Windows 7 Has the Touch


Some of the folks anxious to see how the coming launch of Windows 7 goes over are those hoping that the operating system's touchscreen or multitouch capabilities will increase demand for their touch-based applications. IdentityMine, for example, has kept employment levels steady while others in the space couldn't by working on apps for Microsoft's Surface tabletop computing system, and now for Windows 7, as well. If this capability is what consumers indicate they want to use in their new Windows 7 machines, the company will be well-positioned, and maybe a bit lonely. It's a bit of a chicken and egg situation right now, as most folks haven't had much experience with touchscreens, so they don't know if they would want one or not. And those that do want one may be asking what touch-enabled apps they can anticipate using in the near future.
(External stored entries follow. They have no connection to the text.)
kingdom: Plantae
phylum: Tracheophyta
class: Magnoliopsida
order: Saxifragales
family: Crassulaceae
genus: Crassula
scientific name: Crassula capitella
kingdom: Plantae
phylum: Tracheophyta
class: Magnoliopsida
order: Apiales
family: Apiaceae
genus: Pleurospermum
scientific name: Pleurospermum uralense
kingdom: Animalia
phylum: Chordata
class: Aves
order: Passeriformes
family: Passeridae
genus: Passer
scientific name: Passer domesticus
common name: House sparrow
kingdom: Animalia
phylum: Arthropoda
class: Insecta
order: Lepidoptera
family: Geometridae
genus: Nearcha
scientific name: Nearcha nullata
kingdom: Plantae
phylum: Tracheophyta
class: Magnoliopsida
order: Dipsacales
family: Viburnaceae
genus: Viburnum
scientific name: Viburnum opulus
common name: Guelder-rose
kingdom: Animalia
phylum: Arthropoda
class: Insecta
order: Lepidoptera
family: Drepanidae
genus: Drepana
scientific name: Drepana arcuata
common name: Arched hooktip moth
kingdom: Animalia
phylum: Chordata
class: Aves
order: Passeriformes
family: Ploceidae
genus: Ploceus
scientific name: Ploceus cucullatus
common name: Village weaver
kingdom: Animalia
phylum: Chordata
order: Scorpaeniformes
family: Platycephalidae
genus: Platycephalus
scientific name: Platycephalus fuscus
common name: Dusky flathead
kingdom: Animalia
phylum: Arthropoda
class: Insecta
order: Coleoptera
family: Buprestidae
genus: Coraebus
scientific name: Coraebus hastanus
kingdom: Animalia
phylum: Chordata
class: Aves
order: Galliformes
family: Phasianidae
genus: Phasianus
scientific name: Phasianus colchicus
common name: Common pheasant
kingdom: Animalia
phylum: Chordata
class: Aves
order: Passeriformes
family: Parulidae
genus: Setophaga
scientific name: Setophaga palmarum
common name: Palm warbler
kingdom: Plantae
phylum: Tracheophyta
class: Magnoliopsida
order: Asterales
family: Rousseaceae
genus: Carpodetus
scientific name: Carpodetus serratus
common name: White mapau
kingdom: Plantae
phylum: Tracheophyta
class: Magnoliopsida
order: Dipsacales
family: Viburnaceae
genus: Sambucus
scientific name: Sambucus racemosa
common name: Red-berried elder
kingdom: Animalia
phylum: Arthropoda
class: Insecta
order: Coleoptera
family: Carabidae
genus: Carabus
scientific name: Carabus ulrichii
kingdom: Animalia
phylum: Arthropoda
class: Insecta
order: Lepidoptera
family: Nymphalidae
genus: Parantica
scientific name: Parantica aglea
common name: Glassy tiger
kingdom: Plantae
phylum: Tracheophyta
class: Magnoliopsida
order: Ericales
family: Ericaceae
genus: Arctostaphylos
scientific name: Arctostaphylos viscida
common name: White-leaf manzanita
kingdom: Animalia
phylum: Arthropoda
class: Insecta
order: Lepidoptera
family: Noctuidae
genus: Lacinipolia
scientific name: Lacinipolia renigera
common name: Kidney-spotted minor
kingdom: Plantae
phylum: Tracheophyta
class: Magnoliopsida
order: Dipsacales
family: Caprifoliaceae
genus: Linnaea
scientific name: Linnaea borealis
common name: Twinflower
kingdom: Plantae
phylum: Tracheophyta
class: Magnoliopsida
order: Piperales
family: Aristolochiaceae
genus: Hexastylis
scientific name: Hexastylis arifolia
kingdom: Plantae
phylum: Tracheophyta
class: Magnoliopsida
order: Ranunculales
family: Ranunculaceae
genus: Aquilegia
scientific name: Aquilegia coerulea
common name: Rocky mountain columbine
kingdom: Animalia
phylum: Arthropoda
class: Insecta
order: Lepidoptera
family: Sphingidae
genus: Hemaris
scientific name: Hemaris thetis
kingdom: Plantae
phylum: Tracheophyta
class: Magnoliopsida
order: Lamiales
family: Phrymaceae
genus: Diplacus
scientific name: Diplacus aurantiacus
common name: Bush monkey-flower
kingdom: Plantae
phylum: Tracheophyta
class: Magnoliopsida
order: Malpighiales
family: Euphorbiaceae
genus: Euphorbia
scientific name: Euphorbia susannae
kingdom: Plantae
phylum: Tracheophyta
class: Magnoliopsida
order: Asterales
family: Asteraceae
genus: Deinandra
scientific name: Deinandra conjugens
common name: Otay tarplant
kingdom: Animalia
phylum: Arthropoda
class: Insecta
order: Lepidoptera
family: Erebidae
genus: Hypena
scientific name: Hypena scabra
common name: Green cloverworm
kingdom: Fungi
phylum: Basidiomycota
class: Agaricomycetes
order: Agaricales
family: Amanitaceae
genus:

The Microsoft Touch Pack available to OEMs to demonstrate multitouch contains three games and three game-like applications designed for Surface and rewritten for Windows 7. Fun, but not yet a fully formed set of examples of what the interface could do. For business tech purchasers and users, even if they're prepared to shell out for new hardware and software, the reality is that the technology is in most cases better suited to receiving data and perhaps manipulating it than to inputting it. This interesting piece at Accountancy Age attempts to predict what folks in that profession could do with touch, though the ideas are applicable for many positions. For instance, David Doyle of Capgemini says he can see productivity gains in the marriage of touch and business intelligence -- again, using the interface to effectively present data to less-technical folks, not to collect it.


Users will also need a machine on which to use multitouch. BusinessWeek's Stephen Wildstrom says that touch capabilities might bring laptop users back to the desktop, based on his review of the Dell Studio One 19. The touchscreen monitor is quiet, clean-looking, and worked great with an early version of Windows 7. He also gave a nod to HP's TouchSmart. Mary-Jo Foley at ZDNet, who is not a huge fan of touchscreens, asks whether netbooks might score another win if folks decide that they are best-suited to touch apps -- if only, that is, there were some apps to be had. And Michael Scalisi, writing at PCWorld, is already sold, saying that touchscreen netbooks will "likely have massive appeal for business users." He thinks they'll be happy to use the interface in working with spreadsheets and word processing.